● **ENTRIES SUPPLIED**
--- Begin ---
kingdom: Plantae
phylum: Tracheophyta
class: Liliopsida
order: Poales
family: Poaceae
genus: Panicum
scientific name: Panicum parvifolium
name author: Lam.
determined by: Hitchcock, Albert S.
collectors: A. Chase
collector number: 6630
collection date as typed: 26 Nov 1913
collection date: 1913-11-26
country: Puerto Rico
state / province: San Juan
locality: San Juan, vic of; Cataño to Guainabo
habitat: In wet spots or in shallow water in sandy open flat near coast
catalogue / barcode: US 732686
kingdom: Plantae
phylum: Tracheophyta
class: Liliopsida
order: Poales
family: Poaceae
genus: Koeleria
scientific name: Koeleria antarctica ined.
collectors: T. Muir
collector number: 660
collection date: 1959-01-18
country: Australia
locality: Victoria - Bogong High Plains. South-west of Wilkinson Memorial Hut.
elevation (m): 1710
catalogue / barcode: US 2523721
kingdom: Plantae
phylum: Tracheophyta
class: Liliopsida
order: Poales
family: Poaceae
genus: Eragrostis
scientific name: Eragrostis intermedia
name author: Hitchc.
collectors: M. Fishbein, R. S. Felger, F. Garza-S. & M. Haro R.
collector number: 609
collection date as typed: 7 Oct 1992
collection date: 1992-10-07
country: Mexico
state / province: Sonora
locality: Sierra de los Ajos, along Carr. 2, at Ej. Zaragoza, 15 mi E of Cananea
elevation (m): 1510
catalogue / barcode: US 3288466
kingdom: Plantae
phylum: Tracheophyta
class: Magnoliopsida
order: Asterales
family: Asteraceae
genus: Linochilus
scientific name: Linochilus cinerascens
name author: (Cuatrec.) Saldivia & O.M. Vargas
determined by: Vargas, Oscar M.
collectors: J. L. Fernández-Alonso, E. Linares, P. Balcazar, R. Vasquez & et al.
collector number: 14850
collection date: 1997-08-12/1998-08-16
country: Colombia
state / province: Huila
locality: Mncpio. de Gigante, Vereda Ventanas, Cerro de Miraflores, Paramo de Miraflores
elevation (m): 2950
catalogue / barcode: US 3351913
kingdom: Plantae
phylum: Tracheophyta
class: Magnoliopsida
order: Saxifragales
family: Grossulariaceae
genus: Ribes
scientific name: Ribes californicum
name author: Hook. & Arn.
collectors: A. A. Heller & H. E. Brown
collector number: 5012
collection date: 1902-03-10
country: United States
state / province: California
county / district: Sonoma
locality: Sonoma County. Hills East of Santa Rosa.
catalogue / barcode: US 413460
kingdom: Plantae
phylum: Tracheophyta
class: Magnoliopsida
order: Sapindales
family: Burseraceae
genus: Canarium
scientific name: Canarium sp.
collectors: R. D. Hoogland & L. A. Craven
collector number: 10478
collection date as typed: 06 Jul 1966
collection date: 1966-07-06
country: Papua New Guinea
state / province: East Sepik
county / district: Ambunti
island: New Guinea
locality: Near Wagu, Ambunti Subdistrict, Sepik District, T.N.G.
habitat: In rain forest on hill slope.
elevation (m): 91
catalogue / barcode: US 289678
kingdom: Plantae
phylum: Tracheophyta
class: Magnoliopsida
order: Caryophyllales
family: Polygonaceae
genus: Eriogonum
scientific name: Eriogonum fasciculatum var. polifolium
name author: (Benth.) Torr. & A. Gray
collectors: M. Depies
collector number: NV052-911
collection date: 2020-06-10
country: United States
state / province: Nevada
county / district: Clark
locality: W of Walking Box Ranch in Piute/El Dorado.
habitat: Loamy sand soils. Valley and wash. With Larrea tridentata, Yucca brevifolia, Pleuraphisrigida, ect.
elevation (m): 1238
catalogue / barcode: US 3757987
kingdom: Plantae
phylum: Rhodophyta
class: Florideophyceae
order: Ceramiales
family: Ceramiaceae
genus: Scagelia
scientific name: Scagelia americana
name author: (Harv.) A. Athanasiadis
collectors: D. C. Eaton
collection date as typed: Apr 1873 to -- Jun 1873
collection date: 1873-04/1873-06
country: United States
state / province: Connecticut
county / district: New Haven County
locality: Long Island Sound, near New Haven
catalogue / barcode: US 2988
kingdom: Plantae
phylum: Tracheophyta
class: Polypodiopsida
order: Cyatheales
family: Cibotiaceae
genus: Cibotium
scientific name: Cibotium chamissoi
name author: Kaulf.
--- End ---
● **WHAT THE TASK REQUIRES**
Copy the lines of the listing above word for word, from the line with "collector number: 14850" up to and including the line with "collector number: 10478".

● **SOLUTION TO THE EXERCISE**
collector number: 14850
collection date: 1997-08-12/1998-08-16
country: Colombia
state / province: Huila
locality: Mncpio. de Gigante, Vereda Ventanas, Cerro de Miraflores, Paramo de Miraflores
elevation (m): 2950
catalogue / barcode: US 3351913
kingdom: Plantae
phylum: Tracheophyta
class: Magnoliopsida
order: Saxifragales
family: Grossulariaceae
genus: Ribes
scientific name: Ribes californicum
name author: Hook. & Arn.
collectors: A. A. Heller & H. E. Brown
collector number: 5012
collection date: 1902-03-10
country: United States
state / province: California
county / district: Sonoma
locality: Sonoma County. Hills East of Santa Rosa.
catalogue / barcode: US 413460
kingdom: Plantae
phylum: Tracheophyta
class: Magnoliopsida
order: Sapindales
family: Burseraceae
genus: Canarium
scientific name: Canarium sp.
collectors: R. D. Hoogland & L. A. Craven
collector number: 10478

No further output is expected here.